Crash (1996) de David Cronenberg

Publié le par homo cinephilis



La sortie de ce film provoqua une véritable polémique, notamment à Cannes où il reçut le prix spécial du jury : Pure provocation pour certains, froideur incarnée pour d'autres, le film de David Cronenberg a beaucoup été critiqué. Mais qu'en est-il vraiment ?

Pitch : James Ballard et sa femme Catherine ont une vie sexuelle libre mais apparemment assez vaine. Suite à un grave accident de voiture avec le Dr Helen Remington, Ballard se lance dans l'exploration de rapports étranges entre danger, sexe et mort. A noter que ce scénario est l'adaptation d'un roman de J.G. Ballard, auteur britannique décédé cette année à l'âge de 78 ans.

Le film traite donc de la fascination dont va faire preuve Ballard pour les accidents de voiture, les cicatrices et marques qu'ils peuvent laisser, et tout ce que ces carcasses de métal accidentés peuvent représenter au delà des simples conséquences physiques. C'est son propre accident et sa rencontre avec Vaughan (génialement interprété par Elias Koteas), personnage dont la passion est de reconstituer les accidents de voiture mythiques (notamment celui de James Dean, une des scènes les plus marquantes de Crash à mon goût) qui vont entraîner Ballard dans cette obsession. Alors oui le film est froid, il l'est car il parle de la mort, de la fascination que les personnages ont pour celle-ci. Il met également en évidence un lien entre cette mort et le sexe, tous ces personnages ayant une sexualité indubitablement lié au sentiment de danger et de mort imminente. On se demande parfois même s'ils ne sont pas déjà morts à l'intérieur, ne représentant la plupart du temps que des corps désincarnés, coquilles vides errantes en quête d'un plaisir futile et vain.

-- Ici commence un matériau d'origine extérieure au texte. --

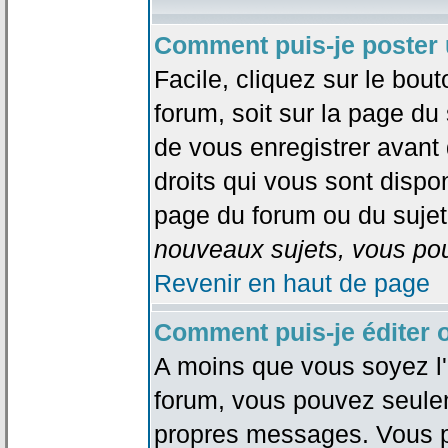
Comment puis-je poster 
Facile, cliquez sur le bout
forum, soit sur la page du
de vous enregistrer avant
droits qui vous sont dispon
page du forum ou du sujet 
nouveaux sujets, vous pou
Revenir en haut de page
Comment puis-je éditer
A moins que vous soyez l'
forum, vous pouvez seule
propres messages. Vous p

On peut donc concevoir Crash comme une oeuvre nihiliste, mais à l'instar de la plupart de ses films, Cronenberg nous propose différents niveaux de lecture, et rien ne nous empêche d'autres interprétations. On pourrait voir dans cette histoire celle de l'adaptation de l'homme à son monde de plus en plus gouverné par la technologie, par le mécanique, et qui entraîne par la même une manière nouvelle de penser le corps. C'est finalement le mélange de chair et de métal contenu dans les carcasses accidentées qui va fasciner les différents protagonistes, comme si ce mélange était pour eux la nouvelle et seule "recette" du plaisir et de la jouissance. La démarche a priori vaine des protagonistes pourrait être également considérée comme une quête vers une nouvelle sexualité. Comme Cronenberg l'explique dans l'interview (que je mettrai en lien à la fin de l'article), le sexe était avant opposé à la mort puisqu'il était le seul moyen de pérenniser la vie, par le biais de la reproduction. Mais à l'heure actuelle, on sait que la reproduction peut avoir lieu sans sexe, et surtout que le sexe n'a plus pour vocation principale la reproduction. Les gens sont donc d'autant plus libres de penser eux-mêmes leur sexualité, de l'inventer, de lui donner sens, et ce même si elle est a rapprocher à la mort. Ce qui nous paraissait au début une marque de nihilisme et de recherche de la mort, semblerait en même temps être une quête d'identité, une liberté laissée dans le choix de sa sexualité que prônerait Cronenberg. On peut imaginer que d'autres pistes d'interprétation sont encore ouvertes et qu'il est du pouvoir des spectateurs de les emprunter.

Un autre point que Cronenberg explicite et qui à mon avis mérite d'être abordé est la vision qu'il a de la pornographie : Son film fut "accusé" de pornographie à sa sortie, le terme "accusé" n'étant pas anodin, supposant que le caractère pornographique serait nécessairement un défaut pour un film. Il s'en défend, ou du moins rapelle ce qu'étymologiquement le terme signifiait : le sens premier de pornographie est d'écrire sur les prostituées, pour provoquer une excitation sexuelle. Il affirme que son film n'a pas été principalement fait pour susciter un tel désir chez son public, et donc qu'en ce sens il n'est pas un film pornographique. Les mêmes accusations avaient fusées lors de la sortie du film Ken Park de Larry Clark, et ce dernier s'en était défendu de la même manière.

Il me semble qu'on peut considérer Crash comme un très bon film, principalement pour les nombreux niveaux de lectures qu'il nous propose, l'originalité de son sujet, de l'audace qu'il a fallu pour le traiter d'une manière si frontale et honnête, loin des films où la bonne pensée et la censure sont les maîtres mots.